### YOUR GOAL
Please copy the lines below word for word, leaving out the pictures.

== RECORDS PROVIDED

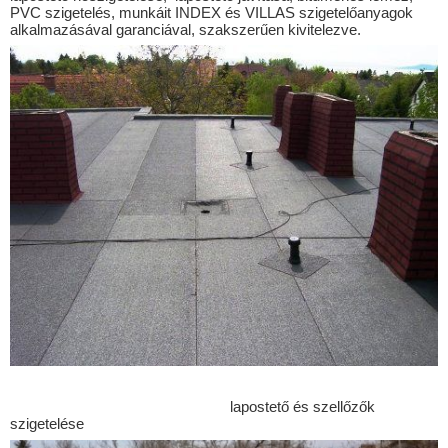
Balatonkeresztúr
PVC szigetelés, munkáit INDEX és VILLAS szigetelőanyagok
alkalmazásával garanciával, szakszerűen kivitelezve.
Balatonlelle
Balatonmáriafürdő
Balatonőszöd
Balatonszabadi
Balatonszárszó
Balatonszemes
Balatonszentgyörgy
Balatonújlak
Bálványos
Barcs
Bárdudvarnok
Baté
lapostető és szellőzők
szigetelése
Bedegkér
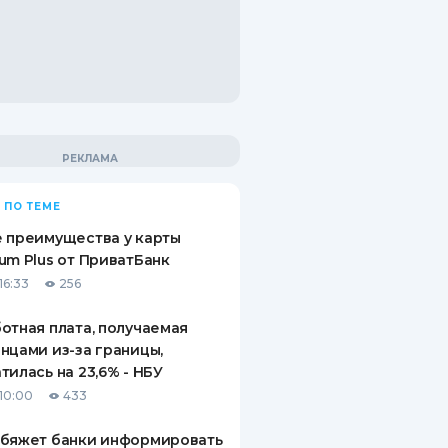
 ПО ТЕМЕ
 преимущества у карты
um Plus от ПриватБанк
16:33
256
отная плата, получаемая
нцами из-за границы,
тилась на 23,6% - НБУ
10:00
433
обяжет банки информировать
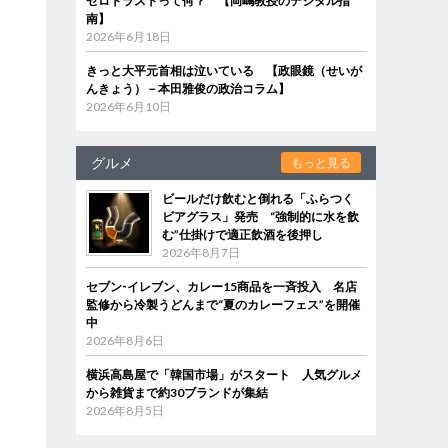
ゼロトラストって何？ 【岡嶋教授のデジタル指
南】
2026年6月18日
きっと大平元首相は泣いている 【政眼鏡（せいが
んきょう）－本田雅俊の政治コラム】
2026年6月10日
グルメ
もっと見る
ビールだけ飲むと倒れる「ふらつく
ビアグラス」発売 “強制的に水を飲
む”仕掛けで適正飲酒を後押し
2026年8月7日
セブン‐イレブン、カレー15商品を一斉投入 名店
監修から冷製うどんまで“夏のカレーフェス”を開催
中
2026年8月6日
横浜高島屋で「韓国市場」がスタート 人気グルメ
から雑貨まで約30ブランドが集結
2026年8月5日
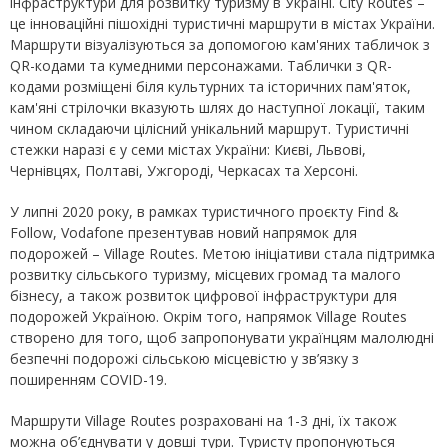
інфраструктури для розвитку туризму в Україні. City Routes –
це інноваційні пішохідні туристичні маршрути в містах України.
Маршрути візуалізуються за допомогою кам'яних табличок з
QR-кодами та кумедними персонажами. Таблички з QR-
кодами розміщені біля культурних та історичних пам'яток,
кам'яні стрілочки вказують шлях до наступної локації, таким
чином складаючи цілісний унікальний маршрут. Туристичні
стежки наразі є у семи містах України: Києві, Львові,
Чернівцях, Полтаві, Ужгороді, Черкасах та Херсоні.
У липні 2020 року, в рамках туристичного проєкту Find &
Follow, Vodafone презентував новий напрямок для
подорожей – Village Routes. Метою ініціативи стала підтримка
розвитку сільського туризму, місцевих громад та малого
бізнесу, а також розвиток цифрової інфраструктури для
подорожей Україною. Окрім того, напрямок Village Routes
створено для того, щоб запропонувати українцям малолюдні
безпечні подорожі сільською місцевістю у зв’язку з
поширенням COVID-19.
Маршрути Village Routes розраховані на 1-3 дні, їх також
можна об’єднувати у довші тури. Туристу пропонуються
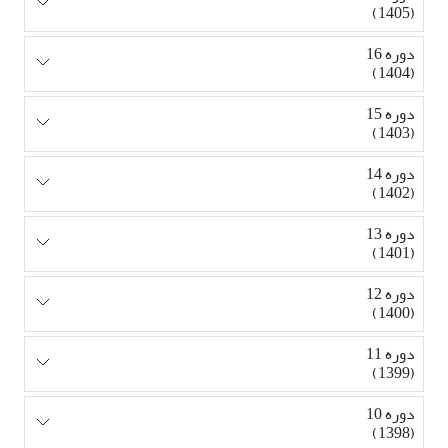
(1405)
دوره 16
(1404)
دوره 15
(1403)
دوره 14
(1402)
دوره 13
(1401)
دوره 12
(1400)
دوره 11
(1399)
دوره 10
(1398)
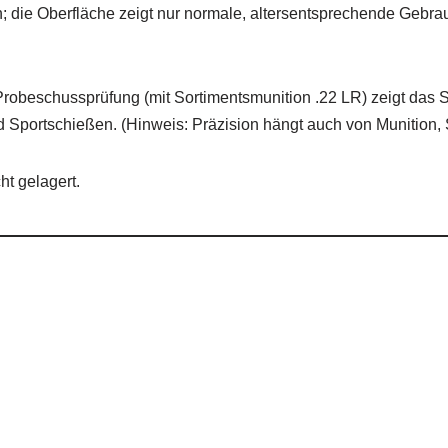
; die Oberfläche zeigt nur normale, altersentsprechende Gebra
robeschussprüfung (mit Sortimentsmunition .22 LR) zeigt das 
nd Sportschießen. (Hinweis: Präzision hängt auch von Munition,
t gelagert.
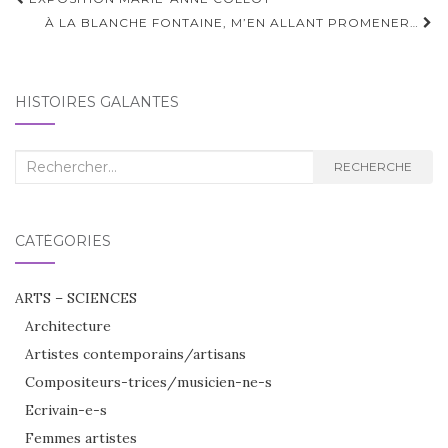
Navigation
d'article
À LA BLANCHE FONTAINE, M’EN ALLANT PROMENER…
HISTOIRES GALANTES
Recherche
RECHERCHE
:
CATÉGORIES
ARTS – SCIENCES
Architecture
Artistes contemporains/artisans
Compositeurs-trices/musicien-ne-s
Ecrivain-e-s
Femmes artistes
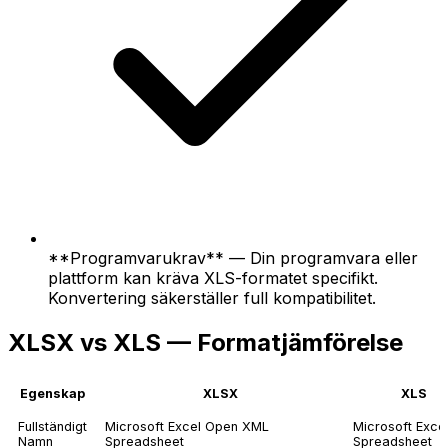
**Programvarukrav** — Din programvara eller
plattform kan kräva XLS-formatet specifikt.
Konvertering säkerställer full kompatibilitet.
XLSX vs XLS — Formatjämförelse
Egenskap
XLSX
XLS
Fullständigt
Microsoft Excel Open XML
Microsoft Exce
Namn
Spreadsheet
Spreadsheet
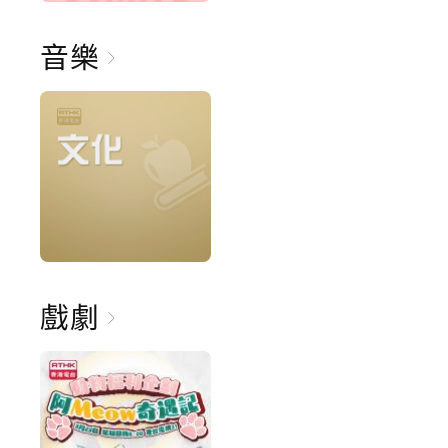
音樂
戲劇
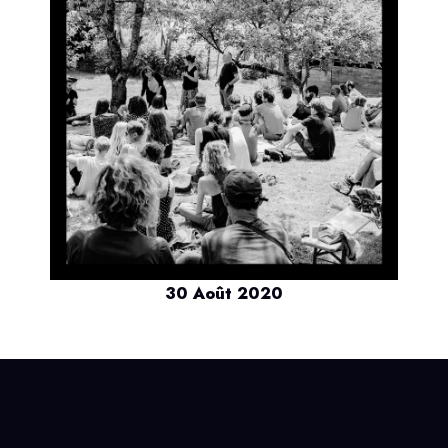
30 Août 2020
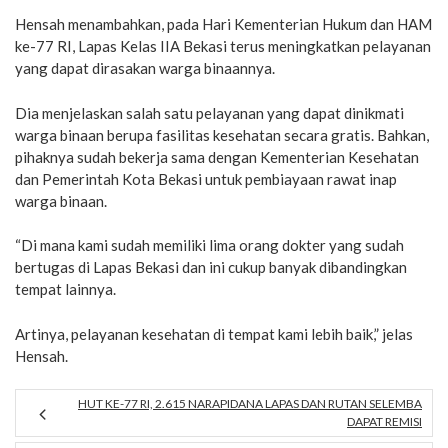
Hensah menambahkan, pada Hari Kementerian Hukum dan HAM
ke-77 RI, Lapas Kelas IIA Bekasi terus meningkatkan pelayanan
yang dapat dirasakan warga binaannya.
Dia menjelaskan salah satu pelayanan yang dapat dinikmati
warga binaan berupa fasilitas kesehatan secara gratis. Bahkan,
pihaknya sudah bekerja sama dengan Kementerian Kesehatan
dan Pemerintah Kota Bekasi untuk pembiayaan rawat inap
warga binaan.
“Di mana kami sudah memiliki lima orang dokter yang sudah
bertugas di Lapas Bekasi dan ini cukup banyak dibandingkan
tempat lainnya.
Artinya, pelayanan kesehatan di tempat kami lebih baik,” jelas
Hensah.
HUT KE-77 RI, 2.615 NARAPIDANA LAPAS DAN RUTAN SELEMBA
DAPAT REMISI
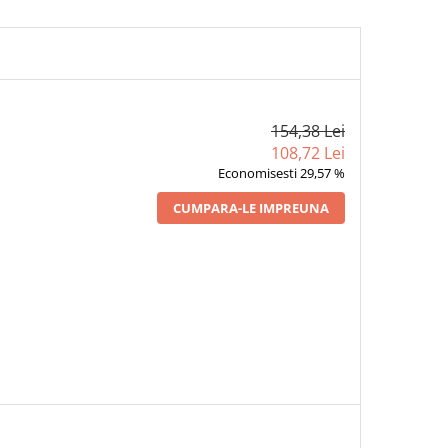
154,38 Lei
108,72 Lei
Economisesti 29,57 %
CUMPARA-LE IMPREUNA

====

### TASK ANSWER
Balatonkeresztúr
PVC szigetelés, munkáit INDEX és VILLAS szigetelőanyagok
alkalmazásával garanciával, szakszerűen kivitelezve.
Balatonlelle
Balatonmáriafürdő
Balatonőszöd
Balatonszabadi
Balatonszárszó
Balatonszemes
Balatonszentgyörgy
Balatonújlak
Bálványos
Barcs
Bárdudvarnok
Baté
lapostető és szellőzők
szigetelése
Bedegkér
 ПО ТЕМЕ
 преимущества у карты
um Plus от ПриватБанк
16:33
256
отная плата, получаемая
нцами из-за границы,
тилась на 23,6% - НБУ
10:00
433
обяжет банки информировать
ゼロトラストって何？ 【岡嶋教授のデジタル指
南】
2026年6月18日
きっと大平元首相は泣いている 【政眼鏡（せいが
んきょう）－本田雅俊の政治コラム】
2026年6月10日
グルメ
もっと見る
ビールだけ飲むと倒れる「ふらつく
ビアグラス」発売 “強制的に水を飲
む”仕掛けで適正飲酒を後押し
2026年8月7日
セブン‐イレブン、カレー15商品を一斉投入 名店
監修から冷製うどんまで“夏のカレーフェス”を開催
中
2026年8月6日
横浜高島屋で「韓国市場」がスタート 人気グルメ
から雑貨まで約30ブランドが集結
2026年8月5日
інфраструктури для розвитку туризму в Україні. City Routes –
це інноваційні пішохідні туристичні маршрути в містах України.
Маршрути візуалізуються за допомогою кам'яних табличок з
QR-кодами та кумедними персонажами. Таблички з QR-
кодами розміщені біля культурних та історичних пам'яток,
кам'яні стрілочки вказують шлях до наступної локації, таким
чином складаючи цілісний унікальний маршрут. Туристичні
стежки наразі є у семи містах України: Києві, Львові,
Чернівцях, Полтаві, Ужгороді, Черкасах та Херсоні.
У липні 2020 року, в рамках туристичного проєкту Find &
Follow, Vodafone презентував новий напрямок для
подорожей – Village Routes. Метою ініціативи стала підтримка
розвитку сільського туризму, місцевих громад та малого
бізнесу, а також розвиток цифрової інфраструктури для
подорожей Україною. Окрім того, напрямок Village Routes
створено для того, щоб запропонувати українцям малолюдні
безпечні подорожі сільською місцевістю у зв’язку з
поширенням COVID-19.
Маршрути Village Routes розраховані на 1-3 дні, їх також
можна об’єднувати у довші тури. Туристу пропонуються
(1405)
دوره 16
(1404)
دوره 15
(1403)
دوره 14
(1402)
دوره 13
(1401)
دوره 12
(1400)
دوره 11
(1399)
دوره 10
(1398)
; die Oberfläche zeigt nur normale, altersentsprechende Gebra
robeschussprüfung (mit Sortimentsmunition .22 LR) zeigt das 
nd Sportschießen. (Hinweis: Präzision hängt auch von Munition,
t gelagert.
Navigation
d'article
À LA BLANCHE FONTAINE, M’EN ALLANT PROMENER…
HISTOIRES GALANTES
Recherche
RECHERCHE
:
CATÉGORIES
ARTS – SCIENCES
Architecture
Artistes contemporains/artisans
Compositeurs-trices/musicien-ne-s
Ecrivain-e-s
Femmes artistes
**Programvarukrav** — Din programvara eller
plattform kan kräva XLS-formatet specifikt.
Konvertering säkerställer full kompatibilitet.
XLSX vs XLS — Formatjämförelse
Egenskap
XLSX
XLS
Fullständigt
Microsoft Excel Open XML
Microsoft Exce
Namn
Spreadsheet
Spreadsheet
音樂
戲劇
30 Août 2020
Hensah menambahkan, pada Hari Kementerian Hukum dan HAM
ke-77 RI, Lapas Kelas IIA Bekasi terus meningkatkan pelayanan
yang dapat dirasakan warga binaannya.
Dia menjelaskan salah satu pelayanan yang dapat dinikmati
warga binaan berupa fasilitas kesehatan secara gratis. Bahkan,
pihaknya sudah bekerja sama dengan Kementerian Kesehatan
dan Pemerintah Kota Bekasi untuk pembiayaan rawat inap
warga binaan.
“Di mana kami sudah memiliki lima orang dokter yang sudah
bertugas di Lapas Bekasi dan ini cukup banyak dibandingkan
tempat lainnya.
Artinya, pelayanan kesehatan di tempat kami lebih baik,” jelas
Hensah.
HUT KE-77 RI, 2.615 NARAPIDANA LAPAS DAN RUTAN SELEMBA
DAPAT REMISI
154,38 Lei
108,72 Lei
Economisesti 29,57 %
CUMPARA-LE IMPREUNA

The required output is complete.